> **Required task**
Turn every line of the material into a JSON list of strings, one string per line, leaving out any blank lines.

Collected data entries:
++++++++

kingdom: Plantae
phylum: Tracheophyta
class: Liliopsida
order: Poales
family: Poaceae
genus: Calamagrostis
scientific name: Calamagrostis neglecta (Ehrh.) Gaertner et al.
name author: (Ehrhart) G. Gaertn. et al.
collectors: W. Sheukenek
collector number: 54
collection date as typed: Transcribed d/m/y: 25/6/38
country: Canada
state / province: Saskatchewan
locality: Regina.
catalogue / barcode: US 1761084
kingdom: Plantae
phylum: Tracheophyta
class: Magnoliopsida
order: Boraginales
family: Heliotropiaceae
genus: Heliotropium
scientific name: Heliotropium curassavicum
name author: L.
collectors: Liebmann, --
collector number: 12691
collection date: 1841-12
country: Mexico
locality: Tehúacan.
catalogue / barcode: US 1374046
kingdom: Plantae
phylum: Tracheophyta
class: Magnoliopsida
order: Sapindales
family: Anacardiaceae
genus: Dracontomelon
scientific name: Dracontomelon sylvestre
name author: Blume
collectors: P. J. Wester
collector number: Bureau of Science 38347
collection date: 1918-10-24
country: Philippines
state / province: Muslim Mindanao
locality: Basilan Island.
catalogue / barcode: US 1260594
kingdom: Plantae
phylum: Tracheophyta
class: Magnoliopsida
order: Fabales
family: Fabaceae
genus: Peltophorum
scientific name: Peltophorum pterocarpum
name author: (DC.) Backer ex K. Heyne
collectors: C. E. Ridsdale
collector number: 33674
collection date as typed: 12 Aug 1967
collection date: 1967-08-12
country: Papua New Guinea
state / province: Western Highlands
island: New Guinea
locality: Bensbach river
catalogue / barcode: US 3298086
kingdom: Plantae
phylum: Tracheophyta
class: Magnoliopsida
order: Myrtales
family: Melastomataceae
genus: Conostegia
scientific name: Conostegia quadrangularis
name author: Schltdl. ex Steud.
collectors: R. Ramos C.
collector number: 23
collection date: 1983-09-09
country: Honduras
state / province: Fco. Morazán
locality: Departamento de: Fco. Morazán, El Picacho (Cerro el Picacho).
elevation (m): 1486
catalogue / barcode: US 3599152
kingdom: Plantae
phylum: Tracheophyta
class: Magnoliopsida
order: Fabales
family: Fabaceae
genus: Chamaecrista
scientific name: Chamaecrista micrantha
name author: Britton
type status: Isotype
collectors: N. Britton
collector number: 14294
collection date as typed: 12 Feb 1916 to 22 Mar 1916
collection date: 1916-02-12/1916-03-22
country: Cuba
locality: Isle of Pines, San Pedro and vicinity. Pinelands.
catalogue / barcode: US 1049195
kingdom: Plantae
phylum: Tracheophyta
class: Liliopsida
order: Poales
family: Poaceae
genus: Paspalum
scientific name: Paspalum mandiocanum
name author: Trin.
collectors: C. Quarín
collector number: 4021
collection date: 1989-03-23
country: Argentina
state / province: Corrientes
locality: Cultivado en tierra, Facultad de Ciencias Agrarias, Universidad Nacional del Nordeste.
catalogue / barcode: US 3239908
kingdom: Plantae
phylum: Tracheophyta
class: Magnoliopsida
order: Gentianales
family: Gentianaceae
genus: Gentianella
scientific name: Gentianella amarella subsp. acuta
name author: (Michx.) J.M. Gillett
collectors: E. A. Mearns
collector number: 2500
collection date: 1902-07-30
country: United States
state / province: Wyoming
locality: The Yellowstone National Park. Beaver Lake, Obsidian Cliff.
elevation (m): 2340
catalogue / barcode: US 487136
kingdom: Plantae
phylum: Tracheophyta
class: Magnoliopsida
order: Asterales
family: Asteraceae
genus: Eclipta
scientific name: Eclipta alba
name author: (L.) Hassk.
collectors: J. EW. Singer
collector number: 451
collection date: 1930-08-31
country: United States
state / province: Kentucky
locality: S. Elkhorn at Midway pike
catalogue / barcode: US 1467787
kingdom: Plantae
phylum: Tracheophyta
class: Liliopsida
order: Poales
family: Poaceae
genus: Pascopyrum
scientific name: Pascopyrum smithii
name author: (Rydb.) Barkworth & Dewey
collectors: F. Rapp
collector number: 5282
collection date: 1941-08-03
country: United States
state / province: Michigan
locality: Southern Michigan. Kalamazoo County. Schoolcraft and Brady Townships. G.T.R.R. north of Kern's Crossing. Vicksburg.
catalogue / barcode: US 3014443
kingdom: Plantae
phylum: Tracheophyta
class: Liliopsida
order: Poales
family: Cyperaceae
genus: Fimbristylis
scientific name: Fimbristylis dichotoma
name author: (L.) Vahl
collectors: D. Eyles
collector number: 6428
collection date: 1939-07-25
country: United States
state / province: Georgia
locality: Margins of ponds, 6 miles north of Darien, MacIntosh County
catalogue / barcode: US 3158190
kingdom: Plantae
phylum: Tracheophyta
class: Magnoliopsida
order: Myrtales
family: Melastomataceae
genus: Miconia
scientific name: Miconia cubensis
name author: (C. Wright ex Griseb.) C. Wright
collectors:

++++++++

> **Finished task**
[
  "kingdom: Plantae",
  "phylum: Tracheophyta",
  "class: Liliopsida",
  "order: Poales",
  "family: Poaceae",
  "genus: Calamagrostis",
  "scientific name: Calamagrostis neglecta (Ehrh.) Gaertner et al.",
  "name author: (Ehrhart) G. Gaertn. et al.",
  "collectors: W. Sheukenek",
  "collector number: 54",
  "collection date as typed: Transcribed d/m/y: 25/6/38",
  "country: Canada",
  "state / province: Saskatchewan",
  "locality: Regina.",
  "catalogue / barcode: US 1761084",
  "kingdom: Plantae",
  "phylum: Tracheophyta",
  "class: Magnoliopsida",
  "order: Boraginales",
  "family: Heliotropiaceae",
  "genus: Heliotropium",
  "scientific name: Heliotropium curassavicum",
  "name author: L.",
  "collectors: Liebmann, --",
  "collector number: 12691",
  "collection date: 1841-12",
  "country: Mexico",
  "locality: Tehúacan.",
  "catalogue / barcode: US 1374046",
  "kingdom: Plantae",
  "phylum: Tracheophyta",
  "class: Magnoliopsida",
  "order: Sapindales",
  "family: Anacardiaceae",
  "genus: Dracontomelon",
  "scientific name: Dracontomelon sylvestre",
  "name author: Blume",
  "collectors: P. J. Wester",
  "collector number: Bureau of Science 38347",
  "collection date: 1918-10-24",
  "country: Philippines",
  "state / province: Muslim Mindanao",
  "locality: Basilan Island.",
  "catalogue / barcode: US 1260594",
  "kingdom: Plantae",
  "phylum: Tracheophyta",
  "class: Magnoliopsida",
  "order: Fabales",
  "family: Fabaceae",
  "genus: Peltophorum",
  "scientific name: Peltophorum pterocarpum",
  "name author: (DC.) Backer ex K. Heyne",
  "collectors: C. E. Ridsdale",
  "collector number: 33674",
  "collection date as typed: 12 Aug 1967",
  "collection date: 1967-08-12",
  "country: Papua New Guinea",
  "state / province: Western Highlands",
  "island: New Guinea",
  "locality: Bensbach river",
  "catalogue / barcode: US 3298086",
  "kingdom: Plantae",
  "phylum: Tracheophyta",
  "class: Magnoliopsida",
  "order: Myrtales",
  "family: Melastomataceae",
  "genus: Conostegia",
  "scientific name: Conostegia quadrangularis",
  "name author: Schltdl. ex Steud.",
  "collectors: R. Ramos C.",
  "collector number: 23",
  "collection date: 1983-09-09",
  "country: Honduras",
  "state / province: Fco. Morazán",
  "locality: Departamento de: Fco. Morazán, El Picacho (Cerro el Picacho).",
  "elevation (m): 1486",
  "catalogue / barcode: US 3599152",
  "kingdom: Plantae",
  "phylum: Tracheophyta",
  "class: Magnoliopsida",
  "order: Fabales",
  "family: Fabaceae",
  "genus: Chamaecrista",
  "scientific name: Chamaecrista micrantha",
  "name author: Britton",
  "type status: Isotype",
  "collectors: N. Britton",
  "collector number: 14294",
  "collection date as typed: 12 Feb 1916 to 22 Mar 1916",
  "collection date: 1916-02-12/1916-03-22",
  "country: Cuba",
  "locality: Isle of Pines, San Pedro and vicinity. Pinelands.",
  "catalogue / barcode: US 1049195",
  "kingdom: Plantae",
  "phylum: Tracheophyta",
  "class: Liliopsida",
  "order: Poales",
  "family: Poaceae",
  "genus: Paspalum",
  "scientific name: Paspalum mandiocanum",
  "name author: Trin.",
  "collectors: C. Quarín",
  "collector number: 4021",
  "collection date: 1989-03-23",
  "country: Argentina",
  "state / province: Corrientes",
  "locality: Cultivado en tierra, Facultad de Ciencias Agrarias, Universidad Nacional del Nordeste.",
  "catalogue / barcode: US 3239908",
  "kingdom: Plantae",
  "phylum: Tracheophyta",
  "class: Magnoliopsida",
  "order: Gentianales",
  "family: Gentianaceae",
  "genus: Gentianella",
  "scientific name: Gentianella amarella subsp. acuta",
  "name author: (Michx.) J.M. Gillett",
  "collectors: E. A. Mearns",
  "collector number: 2500",
  "collection date: 1902-07-30",
  "country: United States",
  "state / province: Wyoming",
  "locality: The Yellowstone National Park. Beaver Lake, Obsidian Cliff.",
  "elevation (m): 2340",
  "catalogue / barcode: US 487136",
  "kingdom: Plantae",
  "phylum: Tracheophyta",
  "class: Magnoliopsida",
  "order: Asterales",
  "family: Asteraceae",
  "genus: Eclipta",
  "scientific name: Eclipta alba",
  "name author: (L.) Hassk.",
  "collectors: J. EW. Singer",
  "collector number: 451",
  "collection date: 1930-08-31",
  "country: United States",
  "state / province: Kentucky",
  "locality: S. Elkhorn at Midway pike",
  "catalogue / barcode: US 1467787",
  "kingdom: Plantae",
  "phylum: Tracheophyta",
  "class: Liliopsida",
  "order: Poales",
  "family: Poaceae",
  "genus: Pascopyrum",
  "scientific name: Pascopyrum smithii",
  "name author: (Rydb.) Barkworth & Dewey",
  "collectors: F. Rapp",
  "collector number: 5282",
  "collection date: 1941-08-03",
  "country: United States",
  "state / province: Michigan",
  "locality: Southern Michigan. Kalamazoo County. Schoolcraft and Brady Townships. G.T.R.R. north of Kern's Crossing. Vicksburg.",
  "catalogue / barcode: US 3014443",
  "kingdom: Plantae",
  "phylum: Tracheophyta",
  "class: Liliopsida",
  "order: Poales",
  "family: Cyperaceae",
  "genus: Fimbristylis",
  "scientific name: Fimbristylis dichotoma",
  "name author: (L.) Vahl",
  "collectors: D. Eyles",
  "collector number: 6428",
  "collection date: 1939-07-25",
  "country: United States",
  "state / province: Georgia",
  "locality: Margins of ponds, 6 miles north of Darien, MacIntosh County",
  "catalogue / barcode: US 3158190",
  "kingdom: Plantae",
  "phylum: Tracheophyta",
  "class: Magnoliopsida",
  "order: Myrtales",
  "family: Melastomataceae",
  "genus: Miconia",
  "scientific name: Miconia cubensis",
  "name author: (C. Wright ex Griseb.) C. Wright",
  "collectors:"
]